Poor Dora's troubles were not yet ended. When the warm August sun peeped into her room on the following morning, she did not see it shine; when the children crept to her side and called for mamma, she was deaf to their little voices. The tired head tossed wearily to and fro, the burning eyes would not close. A raging fever had her in its fierce clutches. When Mrs. Thorne, alarmed by the children's cries, came in, Dora did not know her, but cried out loudly that she was a false woman, who had lured her husband from her.
They sent in all haste for aid; but the battle was long and fierce. During the hours of delirium, Mrs. Thorne gleaned sorrowfully some portions of her daughter's story. She cried out incessantly against a fair woman--one Valentine--whom Ronald loved--cried in scorn and anger. Frequently she was in a garden, behind some trees; then confronting some one with flaming eyes, sobbing that she did not believe it; then hiding her face and crying out:
"He has ceased to love me--let me die!"
But the time came when the fierce fever burned itself out, and Dora lay weak and helpless as a little child. She recovered slowly, but she was never the same again. Her youth, hope, love, and happiness were all dead. No smile or dimple, no pretty blush, came to the changed face; the old coy beauty was all gone.

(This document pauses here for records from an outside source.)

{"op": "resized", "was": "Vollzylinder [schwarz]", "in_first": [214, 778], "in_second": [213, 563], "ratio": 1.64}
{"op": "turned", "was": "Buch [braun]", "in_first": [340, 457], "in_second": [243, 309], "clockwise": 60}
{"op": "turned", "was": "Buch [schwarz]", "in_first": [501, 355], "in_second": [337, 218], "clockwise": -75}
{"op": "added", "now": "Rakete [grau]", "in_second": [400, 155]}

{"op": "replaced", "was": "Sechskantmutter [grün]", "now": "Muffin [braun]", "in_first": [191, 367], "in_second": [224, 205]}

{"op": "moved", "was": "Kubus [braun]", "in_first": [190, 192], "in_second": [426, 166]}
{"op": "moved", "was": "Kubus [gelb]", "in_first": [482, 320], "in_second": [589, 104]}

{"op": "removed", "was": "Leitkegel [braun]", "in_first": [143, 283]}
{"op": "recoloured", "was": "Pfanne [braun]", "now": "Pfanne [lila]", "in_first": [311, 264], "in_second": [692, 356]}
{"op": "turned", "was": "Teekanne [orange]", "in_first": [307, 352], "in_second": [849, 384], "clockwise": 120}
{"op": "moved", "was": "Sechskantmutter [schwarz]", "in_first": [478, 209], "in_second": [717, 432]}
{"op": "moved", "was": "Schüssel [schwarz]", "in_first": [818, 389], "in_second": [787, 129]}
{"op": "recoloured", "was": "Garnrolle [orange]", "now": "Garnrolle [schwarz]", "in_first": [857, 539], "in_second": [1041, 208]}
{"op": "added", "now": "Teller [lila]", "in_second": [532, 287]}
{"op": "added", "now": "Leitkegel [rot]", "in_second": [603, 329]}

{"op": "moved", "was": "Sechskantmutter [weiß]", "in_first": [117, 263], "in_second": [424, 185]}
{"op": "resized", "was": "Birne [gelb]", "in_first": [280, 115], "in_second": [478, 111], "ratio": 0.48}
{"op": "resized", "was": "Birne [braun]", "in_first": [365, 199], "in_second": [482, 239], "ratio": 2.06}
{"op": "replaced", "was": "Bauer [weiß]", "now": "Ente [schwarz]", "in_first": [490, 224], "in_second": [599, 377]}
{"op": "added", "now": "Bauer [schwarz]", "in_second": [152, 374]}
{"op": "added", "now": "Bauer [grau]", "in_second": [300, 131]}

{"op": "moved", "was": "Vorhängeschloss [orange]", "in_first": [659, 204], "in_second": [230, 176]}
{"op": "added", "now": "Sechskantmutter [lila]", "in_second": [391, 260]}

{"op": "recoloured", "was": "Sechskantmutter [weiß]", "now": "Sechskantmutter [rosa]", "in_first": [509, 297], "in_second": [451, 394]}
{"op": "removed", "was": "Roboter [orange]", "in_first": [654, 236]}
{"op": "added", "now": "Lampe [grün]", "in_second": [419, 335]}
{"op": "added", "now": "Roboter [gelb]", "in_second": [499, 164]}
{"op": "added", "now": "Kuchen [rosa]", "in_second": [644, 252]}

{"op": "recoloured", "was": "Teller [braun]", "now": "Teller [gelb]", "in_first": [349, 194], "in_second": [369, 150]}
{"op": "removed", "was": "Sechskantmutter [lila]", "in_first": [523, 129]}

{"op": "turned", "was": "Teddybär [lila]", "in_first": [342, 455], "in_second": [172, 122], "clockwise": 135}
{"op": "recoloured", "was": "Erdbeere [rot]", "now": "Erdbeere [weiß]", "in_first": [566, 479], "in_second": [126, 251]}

Calm and quiet, with deep, earnest eyes, and lips that seldom smiled, Dora seemed to have found another self. Even with her children the sad restraint never wore off nor grew less. If they wanted to play, they sought the farmer in the fields, the good-natured nurse, or the indulgent grandmamma--never the sad, pale mother. If they were in trouble then they sought her.
Dora asked for work. She would have been dairy maid, house maid, or anything else, but her father said "No." A pretty little room was given to her, with woodbines and roses peeping in at the window. Here for long hours every day, while the children played in the meadows, she sat and sewed. There, too, Dora, for the first time, learned what Ronald, far away in sunny Italy, failed to teach her--how to think and read. Big boxes of books came from the town of Shorebeach. Stephen Thorne spared no trouble or expense in pleasing his daughter. Dora wondered that she had never cared for books, now that deeper and more solemn thoughts came to her. The pale face took a new beauty; no one could have believed that the thoughtful woman with the sweet voice and refined accent was the daughter of the blunt farmer Thorne and his homely wife.
A few weeks passed, and but for the little ones Dora would have believed the whole to have been but a long, dark dream. She would not think of Ronald; she would not remember his love, his sacrifices for her; she thought only of her wrongs and his cruel words.
The children grew and throve. Dora had no care at present as to their education. From her they learned good English, and between herself and the faithful young nurse they could learn, she thought, tolerable Italian. She would not think of a future that might take these beloved children from her. She ignored Ronald's claim to them--they were hers. He had tired of them when he tired of her. She never felt the days monotonous in that quiet farm house, as others might have done. A dead calm seemed to surround her; but it was destined soon to be broken.